Frequently Asked Questions
An Audiologist is a highly trained healthcare professional that has earned a Master's degree or a Doctorate degree in Audiology. Audiology is the science of hearing and balance. They are the only professionals that are university trained with year-long clinical externships or fellowships to specifically identify, evaluate, diagnose and treat hearing and balance disorders.
- You have our assurance that all testing, fitting and verification are completed by our experienced doctors of Audiology.
- We offer the most competitive pricing on our hearing aids from most leading manufacturers with easy payment options.
- Our central location with free onsite parking, no elevators and flexible weekend schedule provides easy access to our services.
- We offer a free 7 day hearing aid trial when appropriate and necessary.
- Our strength comes from referrals from our satisfied customers. We will work to ensure your satisfaction.
We currently provide in-network benefits for Aetna, Blue Cross/Blue Shield, United Healthcare, Tricare and Medicare.
Yes, the State of Texas mandates a 30 day trial period, which would begin once you pay for your hearing aids. However, we will offer a free 7 day hearing aid trial when appropriate and necessary.
We do not recommend purchasing hearing aids online for a variety of reasons:
- Hearing aids can actually be harmful to your hearing if they are not programmed specifically to your hearing and ear-canal size.
- Hearing aids are not a one-time purchase with no follow-up. It is necessary to follow-up with your Audiologist to program the hearing aids as you adjust to wearing them. These routine follow-up visits are included in the cost of hearing aids purchased in our practice.
- When bought online, hearing aids typically do not have warranty coverage as these hearing aids 1.) May have been reported as lost to a hearing aid manufacturer or 2.) May have been stolen.
A properly fit hearing aid will not damage your hearing. This is why it is essential to be seen by an Audiologist that has the experience, the education and the requirement to keep up-to-date on advances in technology, thus providing you with the best solution for your particular hearing loss needs.
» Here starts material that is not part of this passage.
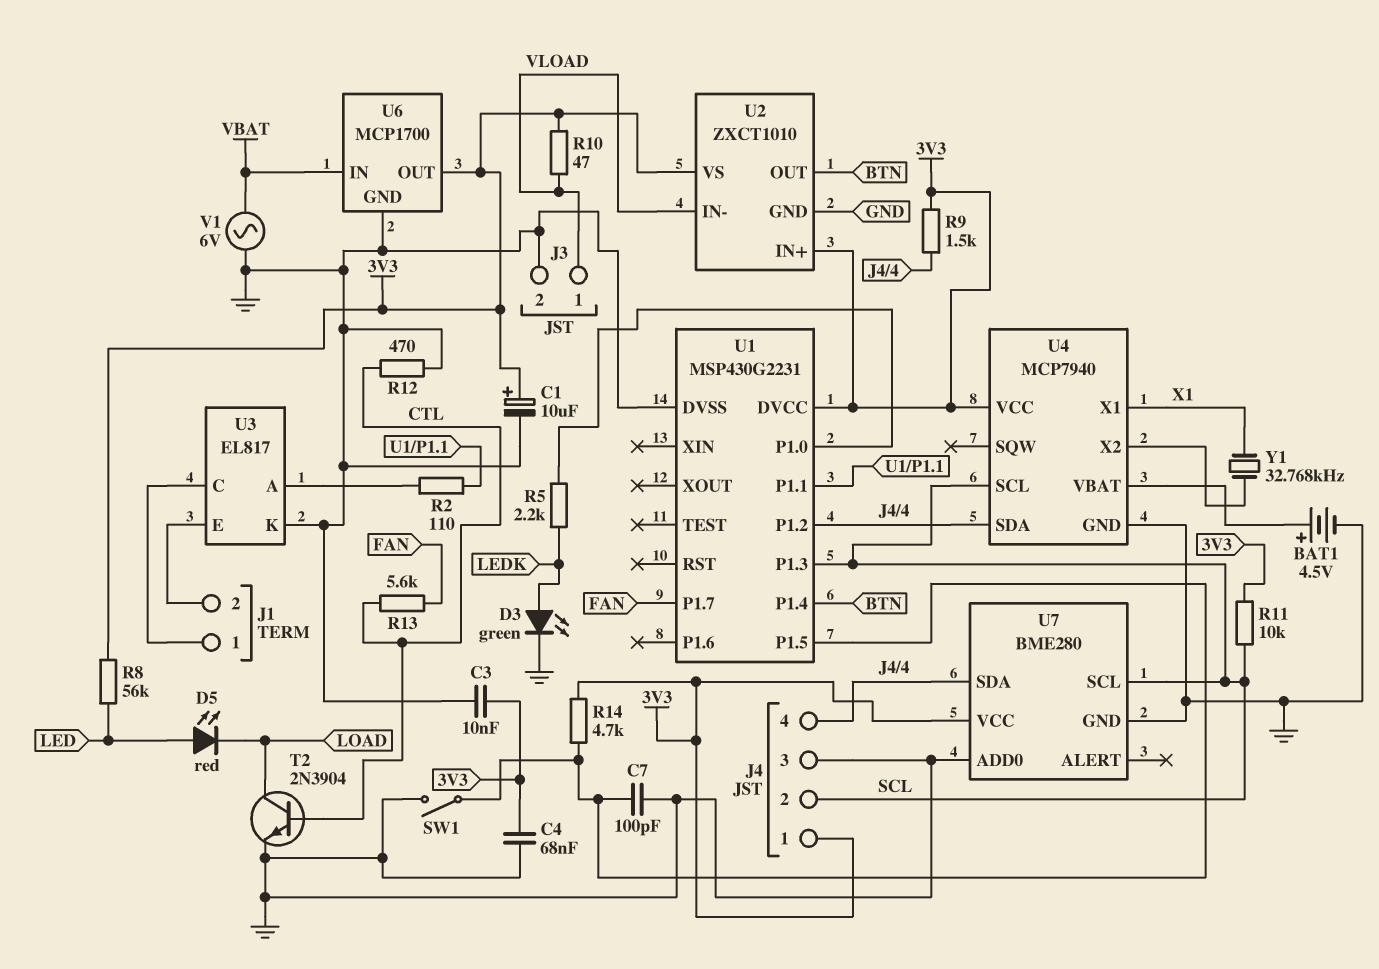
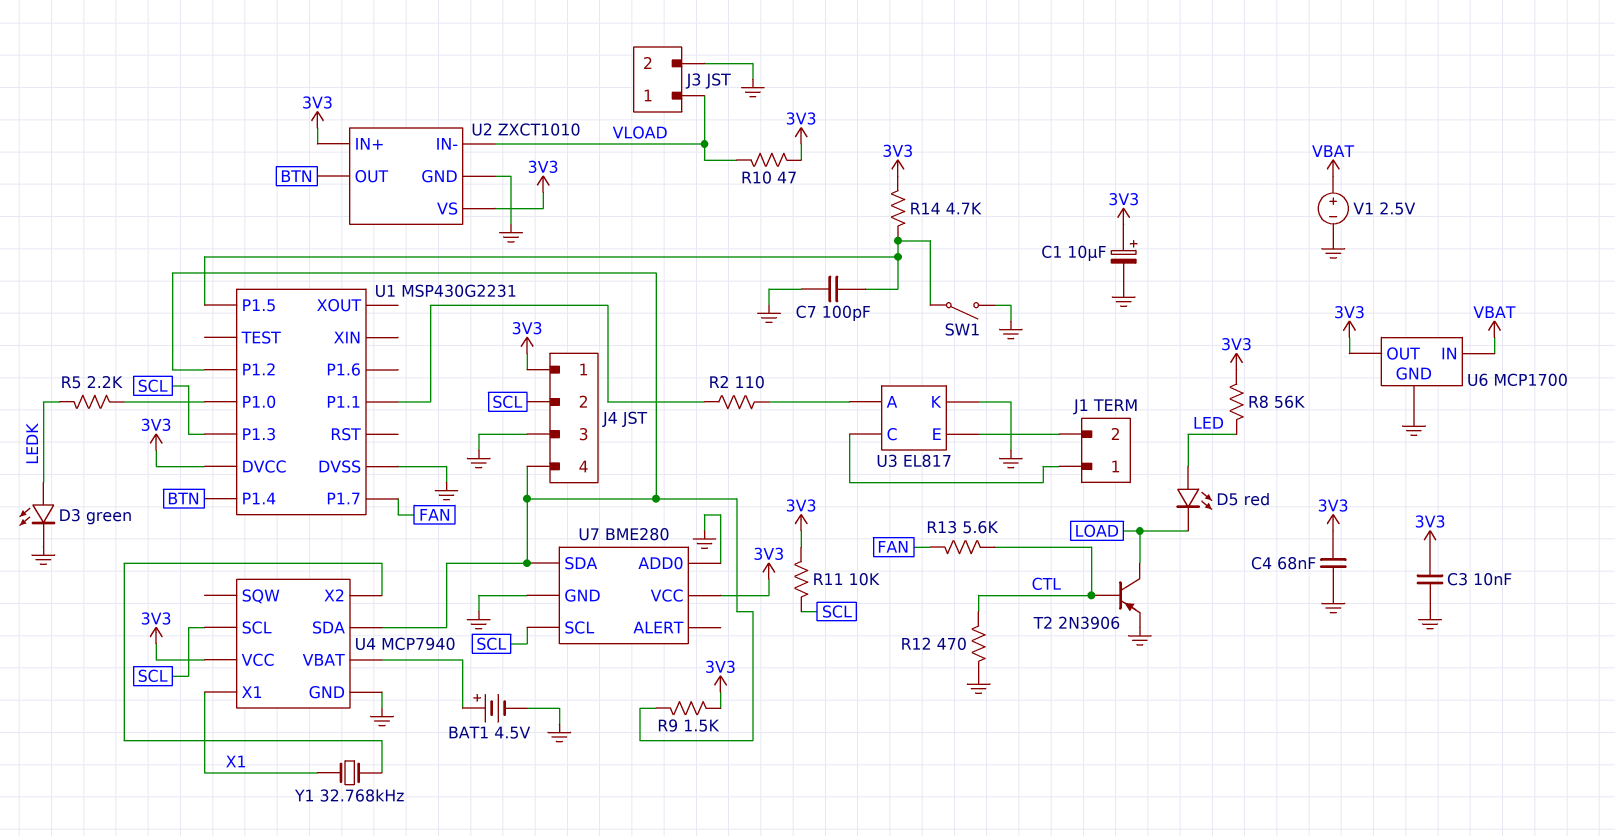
T2: NPN 2N3904 (B CTL, C LOAD, E GND) -> PNP 2N3906 (B CTL, C LOAD, E GND)
V1: AC 6V (GND, VBAT) -> 2.5V (plus VBAT, minus GND)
Listening with two ears (binaural hearing) helps normal hearing listeners to localize sound, to enhance speech signals, to suppress background noise and to hear with better sound quality (stereo effect). When people begin to have hearing loss, these binaural hearing "phenomena" are greatly reduced. By wearing two hearing aids (when a person has hearing loss in both ears), a person can help restore their sense of sound localization and improve sound quality. Additionally, bilateral hearing aids will help the auditory system to function as it is designed (with two ears). Current hearing aid technology now allows for the hearing aids to talk to each other to help determine where the intended speech signal is in relation to the patient. Furthermore, by not aided an ear with hearing loss, the integrity of that ear's hearing nerve is more likely to decline or atrophy.
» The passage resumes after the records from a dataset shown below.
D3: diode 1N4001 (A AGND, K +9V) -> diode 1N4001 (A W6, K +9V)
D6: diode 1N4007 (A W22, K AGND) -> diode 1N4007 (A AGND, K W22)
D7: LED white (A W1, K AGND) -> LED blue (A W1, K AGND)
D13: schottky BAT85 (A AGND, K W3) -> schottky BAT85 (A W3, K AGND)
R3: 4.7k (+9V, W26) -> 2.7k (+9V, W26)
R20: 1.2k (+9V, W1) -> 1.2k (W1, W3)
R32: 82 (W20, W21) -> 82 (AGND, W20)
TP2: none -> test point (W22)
Wireless technology allows your hearing aid to communicate with your cell phone, iPad, television and remote microphones. Some hearing aid manufacturers require the use of intermediary devices while others directly send sound to your phone. By using wireless technology, the Audiologist is able to send sound signals directly to your ear, bypassing any surrounding noise. When you see your Audiologist, ask about this technology and if it is right for you. A demonstration can be performed in the office if it is appropriate for your hearing.
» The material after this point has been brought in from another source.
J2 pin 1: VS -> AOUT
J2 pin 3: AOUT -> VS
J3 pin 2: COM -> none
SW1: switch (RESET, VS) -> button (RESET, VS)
For patients that have specific types of hearing loss, a surgically implanted device may be appropriate. Some surgical devices sit in the middle ear, others, like the Cochlear Baha or Oticon Ponto help patients with single-sided deafness in addition to conductive hearing loss. Lastly, cochlear implants are a surgical device designed for patients that no longer receive benefit from traditional hearing aids. If you are interested in learning more about these devices, as your Audiologist.
Tinnitus is an abnormal perception of sound, reported by patients, that is unrelated to an external source of stimulation. It can be described as "ringing," "whistling," "hissing," "roaring," "white noise," or "thumping. Typically tinnitus can occur after exposure to loud sounds such as concerts, fire arms or power tools. This In these situations, the tinnitus may be temporary; however, repeated exposure to loud sounds can cause people to have constant tinnitus that fluctuates in severity. At times, tinnitus can impair a person's ability to hear, work or sleep. The cause of tinnitus may be attributed to noise exposure, medicines or blood pressure; however, many times the cause is unknown. Treatments are often limited to counseling, diet modifications, the use of external sound sources or hearing aids (if hearing loss is present). If you or someone you know is suffering from Tinnitus, please visit The American Tinnitus Association's webpage.
Hearing aids work very well when fit and adjusted by a licensed Audiologist and when the patient has appropriate expectations. Are hearing aids a quick fix for hearing loss? No. Instead, they are a tool used in combination with modified communication strategies and wireless technology to help connect hearing impaired people to the world. With the technology of hearing aids in combination with your Audiologist's knowledge, the goal is to improve quality of life by reconnecting people to the hearing world.